Property will still be divided in what the law calls an equitable manner. Basically, the property a couple acquired while married will in most cases be split between them. The split may be but does not have to be 50/50.
A judge can consider a number of factors when dividing property. Of course, a couple can also agree to divide their property in any number of ways.
Likewise, judges will follow Michigan law with respect to alimony and child support. They will decide on child custody cases based on the best interests of the child, again consistent with Michigan law.
Practically speaking, though, high-asset divorces can look very different from divorces among Detroit-area couples of more modest means.
- Often, high-asset couples have a variety of different types of property that come from different sources. This can make property division more complicated. While hopefully this is not the case, it also makes it easier for a spouse to try to hide assets or engage in other dishonest behavior.
- On a related point, wealthier couples may own shares of businesses, professional practices, investment real estate and other property that is harder to value and divide.

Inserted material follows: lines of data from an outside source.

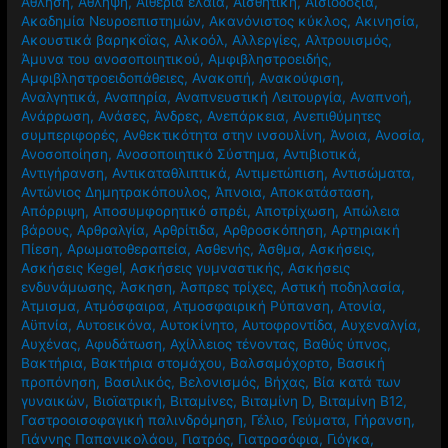
Άθληση
,
Άθληψη
,
Αιθέρια έλαια
,
Αισθητική
,
Αισιοδοξία
,
Ακαδημία Νευροεπιστημών
,
Ακανόνιστος κύκλος
,
Ακινησία
,
Ακουστικά βαρηκοΐας
,
Αλκοόλ
,
Αλλεργίες
,
Αλτρουισμός
,
Άμυνα του ανοσοποιητικού
,
Αμφιβληστροειδής
,
Αμφιβληστροειδοπάθειες
,
Ανακοπή
,
Ανακούφιση
,
Αναλγητικά
,
Αναπηρία
,
Αναπνευστική Λειτουργία
,
Αναπνοή
,
Ανάρρωση
,
Ανάσες
,
Άνδρες
,
Ανεπάρκεια
,
Ανεπιθύμητες
συμπεριφορές
,
Ανθεκτικότητα στην ινσουλίνη
,
Άνοια
,
Ανοσία
,
Ανοσοποίηση
,
Ανοσοποιητικό Σύστημα
,
Αντιβιοτικά
,
Αντιγήρανση
,
Αντικαταθλιπτικά
,
Αντιμετώπιση
,
Αντισώματα
,
Αντώνιος Δημητρακόπουλος
,
Άπνοια
,
Αποκατάσταση
,
Απόρριψη
,
Αποσυμφορητικό σπρέι
,
Αποτρίχωση
,
Απώλεια
βάρους
,
Αρθραλγία
,
Αρθρίτιδα
,
Αρθροσκόπηση
,
Αρτηριακή
Πίεση
,
Αρωματοθεραπεία
,
Ασθενής
,
Άσθμα
,
Ασκήσεις
,
Ασκήσεις Kegel
,
Ασκήσεις γυμναστικής
,
Ασκήσεις
ενδυνάμωσης
,
Άσκηση
,
Άσπρες τρίχες
,
Αστική ποδηλασία
,
Άτμισμα
,
Ατμόσφαιρα
,
Ατμοσφαιρική Ρύπανση
,
Ατονία
,
Αϋπνία
,
Αυτοεικόνα
,
Αυτοκίνητο
,
Αυτοφροντίδα
,
Αυχεναλγία
,
Αυχένας
,
Αφυδάτωση
,
Αχίλλειος τένοντας
,
Βαθύς ύπνος
,
Βακτήρια
,
Βακτήρια στομάχου
,
Βαλσαμόχορτο
,
Βασική
προπόνηση
,
Βασιλικός
,
Βελονισμός
,
Βήχας
,
Βία κατά των
γυναικών
,
Βιοϊατρική
,
Βιταμίνες
,
Βιταμίνη D
,
Βιταμίνη Β12
,
Γαστροοισοφαγική παλινδρόμηση
,
Γέλιο
,
Γεύματα
,
Γήρανση
,
Γιάννης Παπανικολάου
,
Γιατρός
,
Γιατροσόφια
,
Γιόγκα
,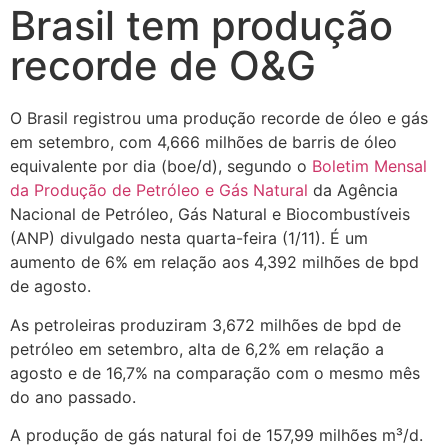
Brasil tem produção
recorde de O&G
O Brasil registrou uma produção recorde de óleo e gás
em setembro, com 4,666 milhões de barris de óleo
equivalente por dia (boe/d), segundo o
Boletim Mensal
da Produção de Petróleo e Gás Natural
da Agência
Nacional de Petróleo, Gás Natural e Biocombustíveis
(ANP) divulgado nesta quarta-feira (1/11). É um
aumento de 6% em relação aos 4,392 milhões de bpd
de agosto.
As petroleiras produziram 3,672 milhões de bpd de
petróleo em setembro, alta de 6,2% em relação a
agosto e de 16,7% na comparação com o mesmo mês
do ano passado.
A produção de gás natural foi de 157,99 milhões m³/d.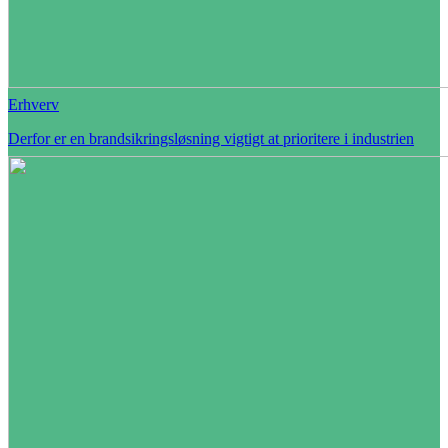
Erhverv
Derfor er en brandsikringsløsning vigtigt at prioritere i industrien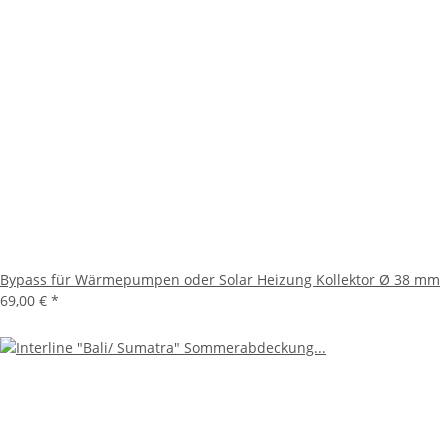
Bypass für Wärmepumpen oder Solar Heizung Kollektor Ø 38 mm
69,00 €
*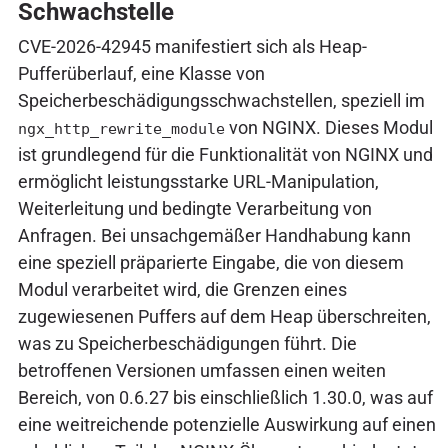
Schwachstelle
CVE-2026-42945 manifestiert sich als Heap-
Pufferüberlauf, eine Klasse von
Speicherbeschädigungsschwachstellen, speziell im
von NGINX. Dieses Modul
ngx_http_rewrite_module
ist grundlegend für die Funktionalität von NGINX und
ermöglicht leistungsstarke URL-Manipulation,
Weiterleitung und bedingte Verarbeitung von
Anfragen. Bei unsachgemäßer Handhabung kann
eine speziell präparierte Eingabe, die von diesem
Modul verarbeitet wird, die Grenzen eines
zugewiesenen Puffers auf dem Heap überschreiten,
was zu Speicherbeschädigungen führt. Die
betroffenen Versionen umfassen einen weiten
Bereich, von 0.6.27 bis einschließlich 1.30.0, was auf
eine weitreichende potenzielle Auswirkung auf einen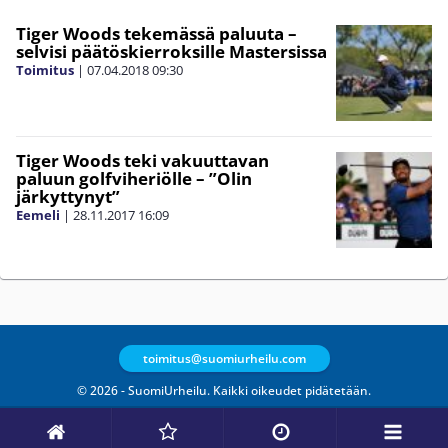
Tiger Woods tekemässä paluuta –
selvisi päätöskierroksille Mastersissa
Toimitus
|
07.04.2018
09:30
Tiger Woods teki vakuuttavan
paluun golfviheriölle – ”Olin
järkyttynyt”
Eemeli
|
28.11.2017
16:09
toimitus@suomiurheilu.com
© 2026 - SuomiUrheilu. Kaikki oikeudet pidätetään.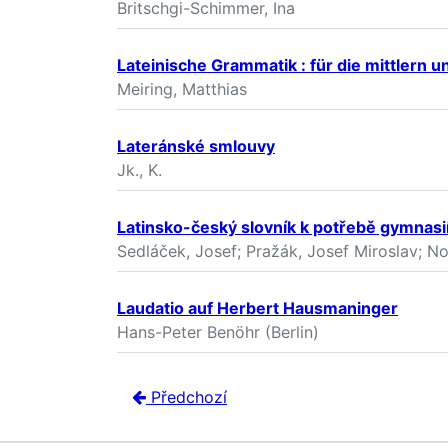
Britschgi-Schimmer, Ina
Lateinische Grammatik : für die mittlern
Meiring, Matthias
Lateránské smlouvy
Jk., K.
Latinsko-český slovník k potřebě gymnasií
Sedláček, Josef; Pražák, Josef Miroslav; No
Laudatio auf Herbert Hausmaninger
Hans-Peter Benöhr (Berlin)
Předchozí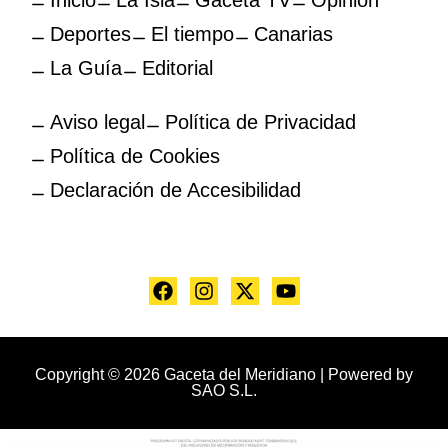
Deportes
El tiempo
Canarias
La Guía
Editorial
Aviso legal
Política de Privacidad
Política de Cookies
Declaración de Accesibilidad
Copyright © 2026 Gaceta del Meridiano | Powered by
SAO S.L.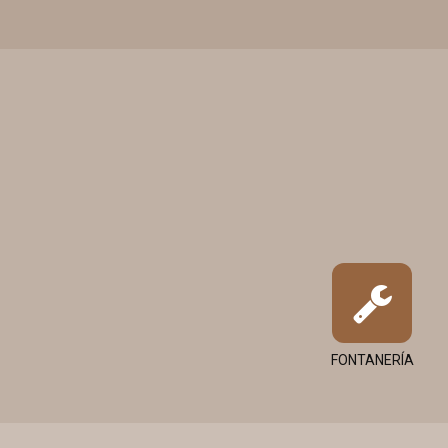
FONTANERÍA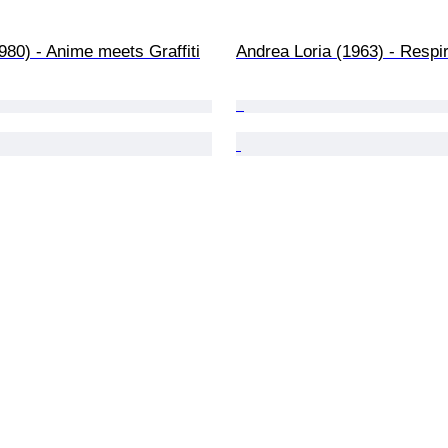
80) - Anime meets Graffiti
Andrea Loria (1963) - Respi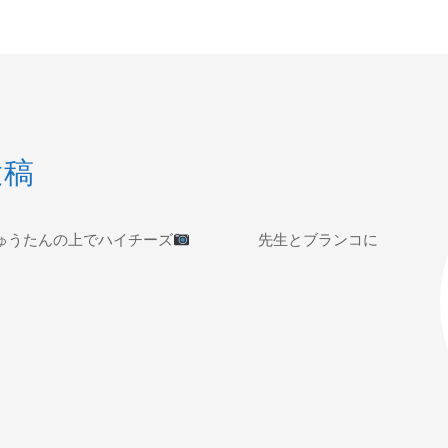
投稿
ゅうたんの上でハイチーズ
先生とブランコに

They may also own unique property like artwork, exotic cars or other collectibles.
- They also may receive income from a variety of sources beyond a traditional paycheck. Other, irregular sources of income can be more difficult to evaluate for alimony and child support purposes.
- They and their children may have expenses, like private school tuition, which they would want to maintain in order to keep their standard of living.
- Many times, high net worth couples also have connections to the community and will want a measure of privacy.
It is important for a person to understand their options in a high-asset divorce
Oakland County residents can have a lot to lose during a high-asset divorce.
If they do not protect their rights, they may find themselves in a financial situation that leaves them unable to maintain their lifestyle.
Of course, regardless of wealth, parents will want what is best for their children. However, someone who has money may have more incentive and ability to advocate strongly for what they think is best for their kids.
Especially when there may be incentives to go to court, it is important for a Michigander to understand their rights in a high-asset divorce.